Que James Gray – réalisateur, entre autres, des films Little Odessa, The Immigrant ou Ad Astra – s’essaie à la mise en scène d’opéra avait suscité autant d’espoirs de voir une production novatrice et originale, que de craintes à l’idée d’une relecture iconoclaste.
Quelle n’est donc pas notre surprise lorsque le rideau s’ouvre sur ce qui ressemble plus qu’étrangement à la mise en scène de ces mêmes Noces de Figaro par Giorgio Strehler ! Inspiration ? Hommage ? Copie ? Susanna assise sur les genoux de Figaro, cette corde à linge où pend un vêtement du Comte et que Figaro frappe d’un bâton lors du « Se vuol ballare » ; le jaune passé de la chambre de la Comtesse, sa robe rouge ; Susanna se jetant sur Marcelline et rattrapée de justesse par Figaro au finale du II ; mais aussi ces décors, purement décoratifs et n’offrant que peu de possibilités d’action – et quel dommage d’avoir si peu de portes dans une œuvre où elles claquent si souvent !
Au-delà de ces références évidentes à Strehler, c’est définitivement une impression de déjà-vu qui prime : des gestes, des attitudes codifiés hérités d’une longue tradition de mise en scène mais qui semblent aujourd’hui d’un autre temps. James Gray assume en effet l’artificialité du théâtre, et ne cherche aucunement l’illusion théâtrale : les personnages sont le plus souvent face public, les planches ont une importance capitale dans le décor qui autorise les chanteurs à passer de la scène à la salle, le rideau est levé par Figaro au début du spectacle… La notion de quatrième mur est absolument étrangère à cette production qui souffre, par là-même, d’un manque de naturel et de continuité dans l’action dont on n’a plus vraiment l’habitude.
Après deux premiers actes excessivement classiques apparaît un décor assez graphique et circulaire autour d’un grand escalier sur lequel évoluent les personnages. Quelques chaises achèvent le décor ainsi que des jeux de lumières incongrues, qui ne comblent pas une direction d’acteur limitée. Quant au dernier acte, c’est un jardin qui a le mérite d’offrir nombre d’espaces pour se cacher.

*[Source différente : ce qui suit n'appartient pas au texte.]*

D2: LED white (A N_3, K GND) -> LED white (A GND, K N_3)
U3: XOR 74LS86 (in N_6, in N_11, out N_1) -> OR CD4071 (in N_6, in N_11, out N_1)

Certes le spectacle est joli et l’on passe un moment agréable – et l’enthousiasme de la salle l’a prouvé avec raison. Plus encore, les nostalgiques des mises en scène du passé se sentiront comme à la maison. On craignait une relecture trop franche des Noces de Figaro de la part d’un homme de cinéma ; en réalité, il a comme remis sur l’œuvre un peu de la poussière que plusieurs décennies de metteurs en scène – à tort ou à raison – s’étaient évertuées à faire disparaître.

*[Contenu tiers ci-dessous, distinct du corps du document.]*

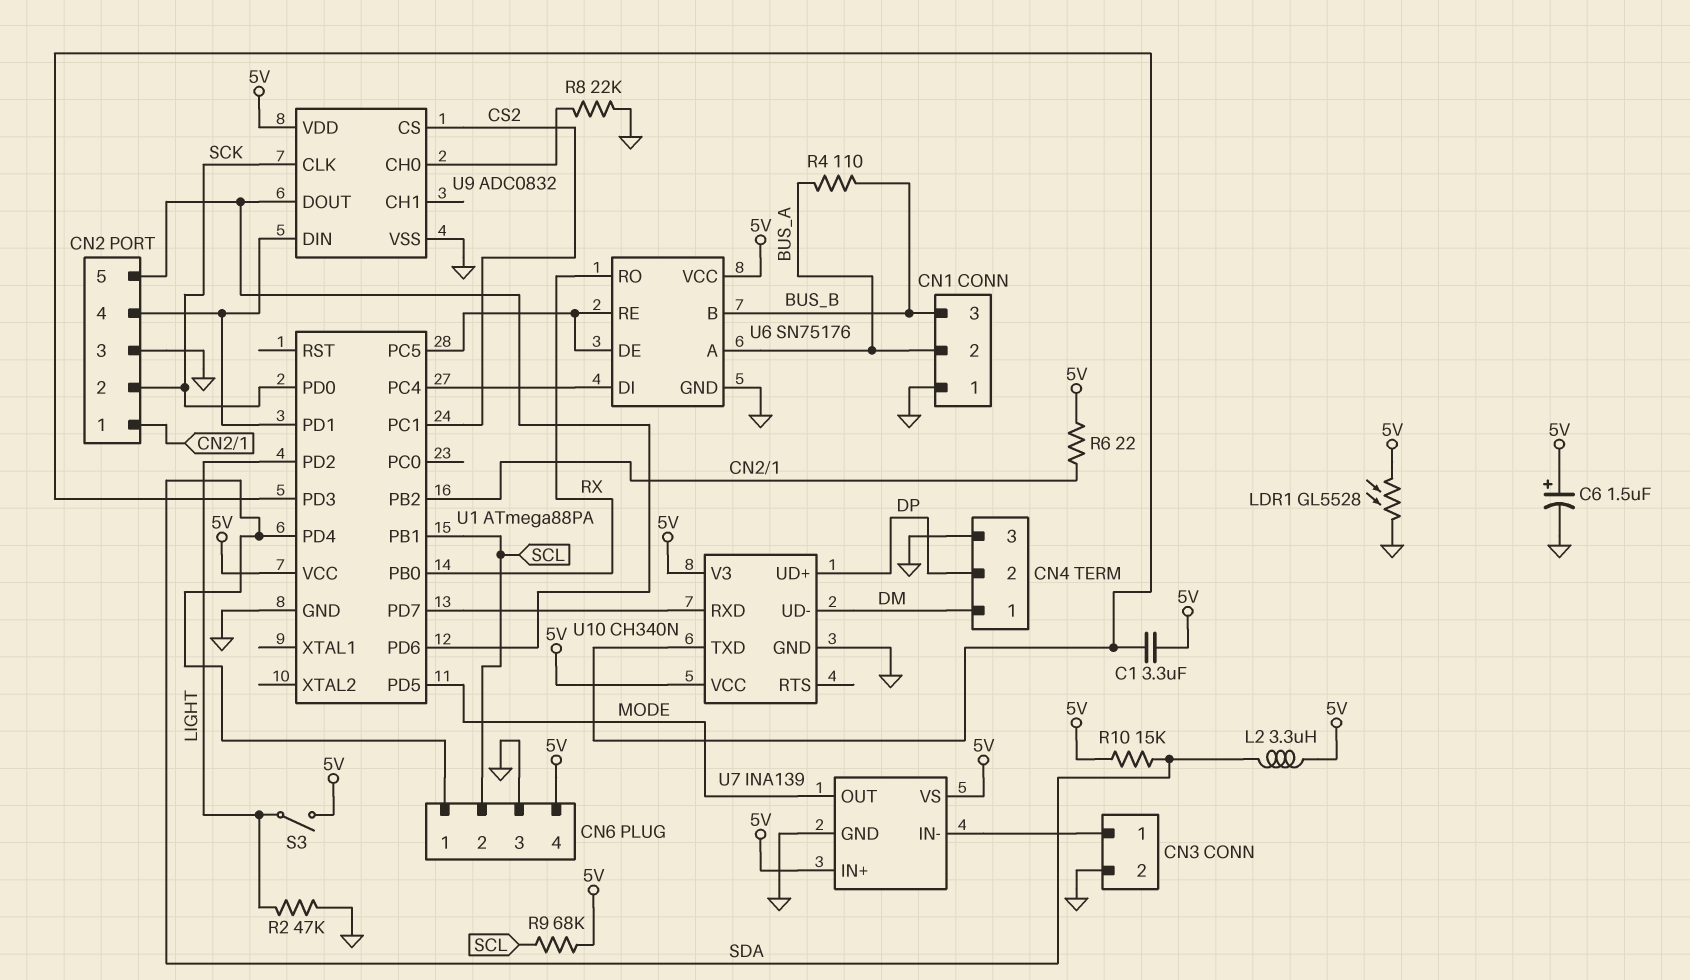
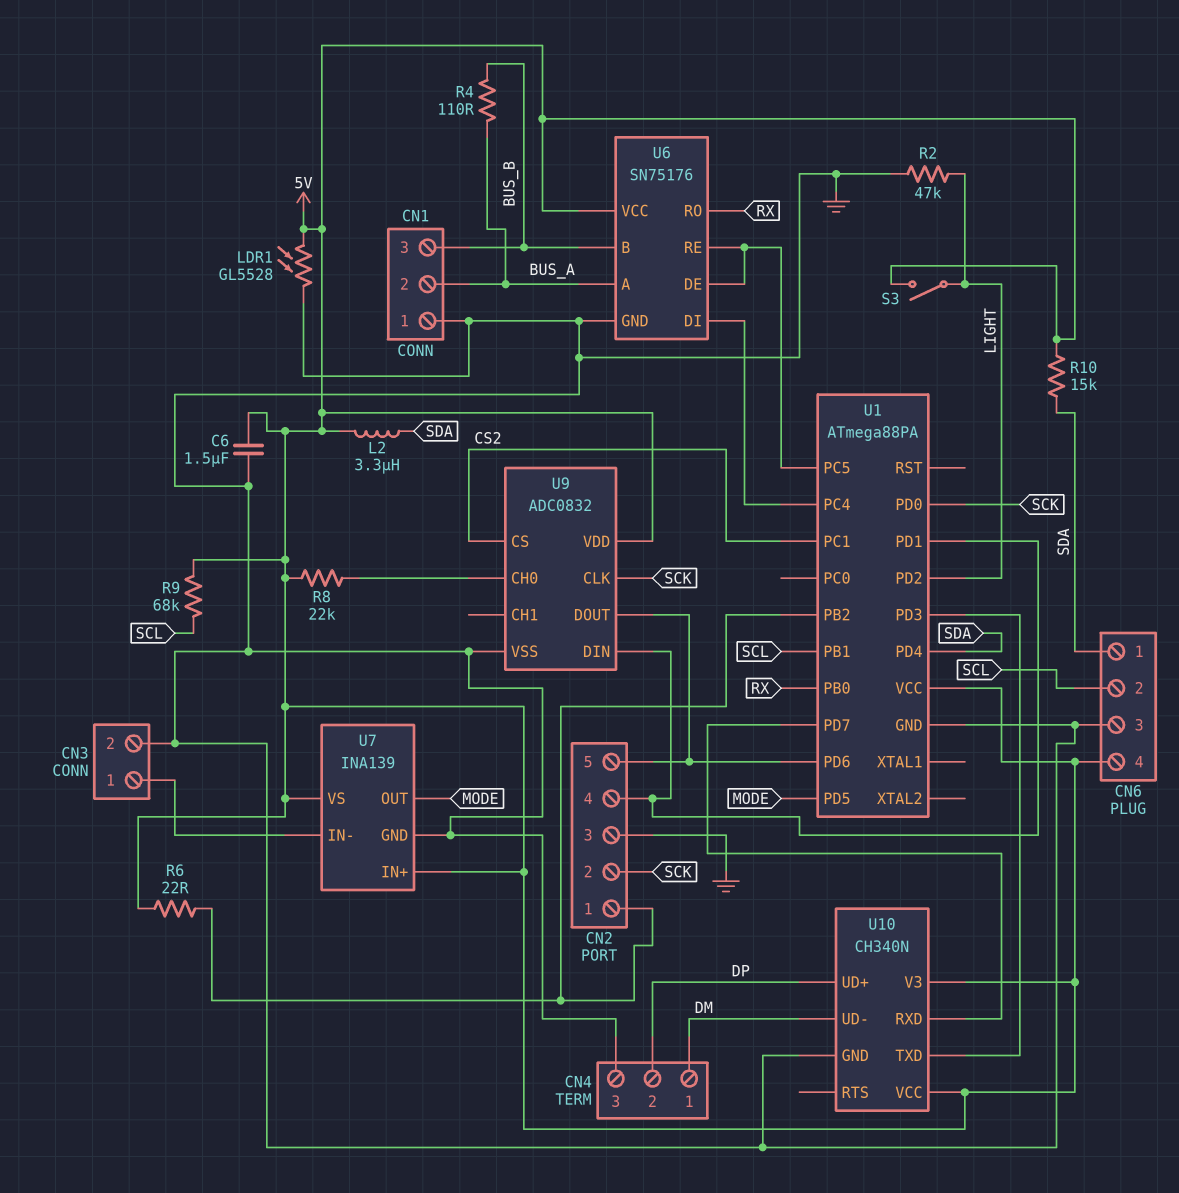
C1: 3.3uF (5V, U1/PD3) -> none
C6: 1.5uF (plus 5V, minus GND) -> 1.5uF (5V, GND)
R8: 22k (GND, U9/CH0) -> 22k (5V, U9/CH0)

Le classicisme de cette production n’est évidemment pas un problème en soi, mais plusieurs questions se posent malgré tout – car pour une mise en scène, le « joli » ne sera jamais le gage du « réussi » : a-t-on la tension dramatique inhérente à cet opéra ? A-t-on l’épaisseur psychologique qui caractérise les personnages ? A-t-on, simplement, toute la richesse de l’œuvre de Mozart et Da Ponte sous les yeux ? La réponse est non, car qu’on le veuille ou pas, Les Noces de Figaro sont plus qu’une jolie histoire, plus qu’une comédie légère où aucun protagoniste ne mettrait en jeu ses sentiments.
Les sentiments, voilà précisément ce qui manque dans la direction d’acteur de James Gray : du désir, peu ; de l’amour, moins ; et la reconnaissance de Figaro par ses parents – et l’émotion qu’elle devrait susciter – tombe à l’eau. C’est d’autant plus dommage que le metteur en scène est face à une distribution remarquable, donc chacun révèle un potentiel d’acteur dont il aurait suffi de tirer profit.
Le Figaro de Robert Gleadow est impeccable vocalement, naturel, engagé dans le texte et d’une vivacité physique idéale ; la Susanna d’Anna Aglatova mêle dans sa voix la délicatesse du personnage et un caractère affirmé ; et le Chérubin d’Eléonore Pancrazi semble parfaitement à son aise tout au long de la partition, sans manquer d’un jeu masculin et juvénile.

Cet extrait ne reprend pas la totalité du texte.